Truck was on tracks despite gates when struck by Amtrak train: U.S. report

The wreckage of a garbage truck lies beside an Amtrak passenger train after a collision in Crozet, Virginia, U.S. January 31, 2018.  REUTERS/Drone Base
The wreckage of a garbage truck lies beside an Amtrak passenger train after a collision in Crozet, Virginia, U.S. January 31, 2018. REUTERS/Drone Base

Thomson Reuters

WASHINGTON (Reuters) - A garbage truck was on the tracks despite lowered safety gates when it was struck by a train carrying Republican lawmakers in a fatal crash last month in rural Virginia, the U.S. National Transportation Safety Board said on Wednesday.

Data from a camera mounted on the front of the chartered Amtrak train showed the gates were down at the crossing at the time of the crash, according to a preliminary NTSB report on the Jan. 31 accident.

The report added that "witnesses to the crash reported that the refuse truck entered the crossing after the gates were down."

A passenger on the garbage truck was killed and two others on the truck were injured. No lawmakers were seriously injured but one lawmaker was taken to a hospital as a precaution and released.

The NTSB said previously that the Amtrak train was traveling at 61 miles per hour (98 km per hour) when the engineer applied the brakes in the crash in Crozet, Virginia.

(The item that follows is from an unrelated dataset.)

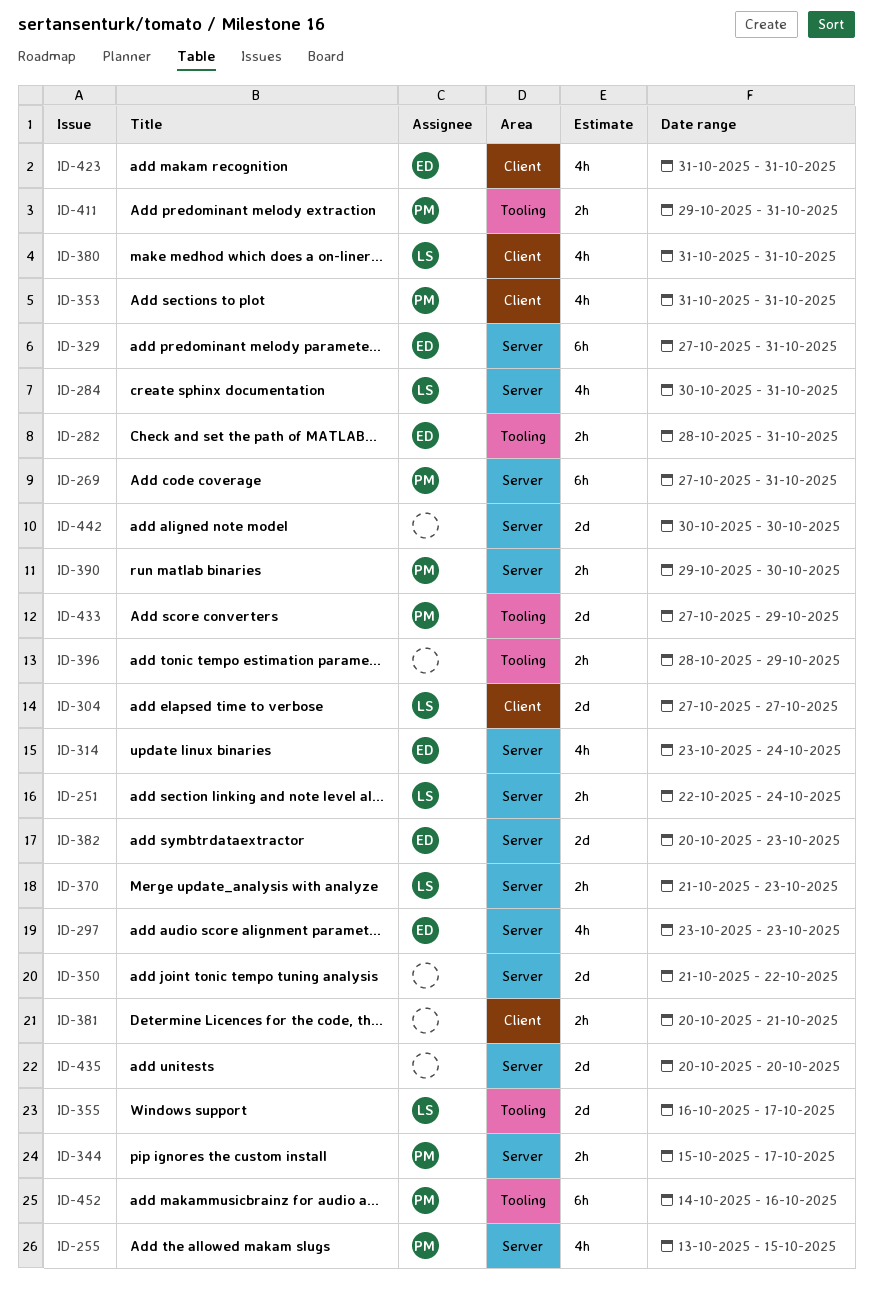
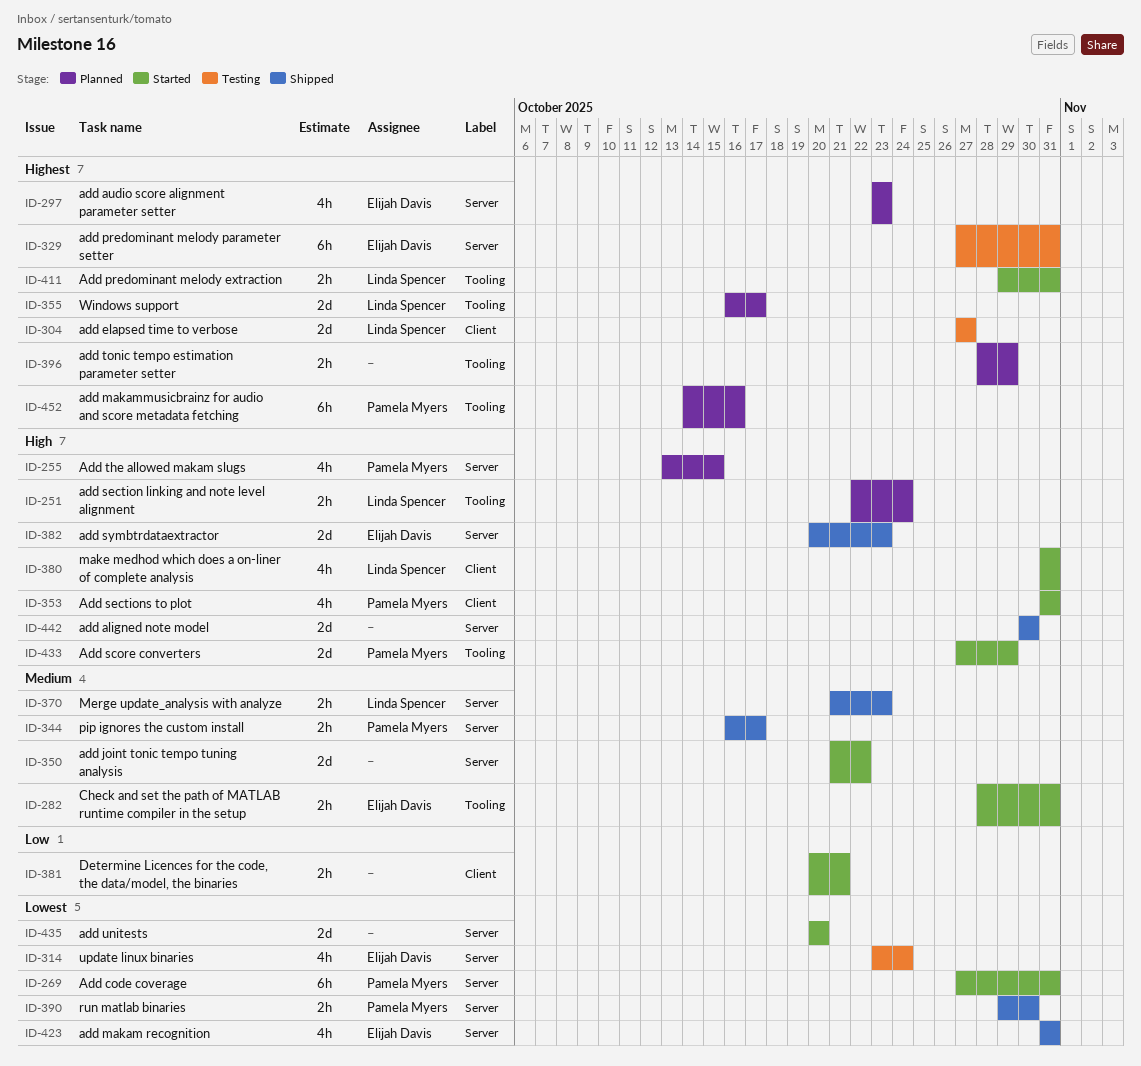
ID-251, label: Server -> Tooling
ID-284: present -> none
ID-344, start: Oct 15 -> Oct 16
ID-411, owner: Pamela Myers -> Linda Spencer
ID-423, label: Client -> Server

The train was taking lawmakers from Washington to an annual Republican retreat in White Sulphur Springs, West Virginia and had hundreds of passengers on board.

In 2016, the latest year for which full-year statistics are available, there were 2,041 crashes at U.S. train crossings that killed 260 people and injured more than 800, according to the Federal Railroad Administration. Those crashes accounted for 30 percent of all rail-related fatalities.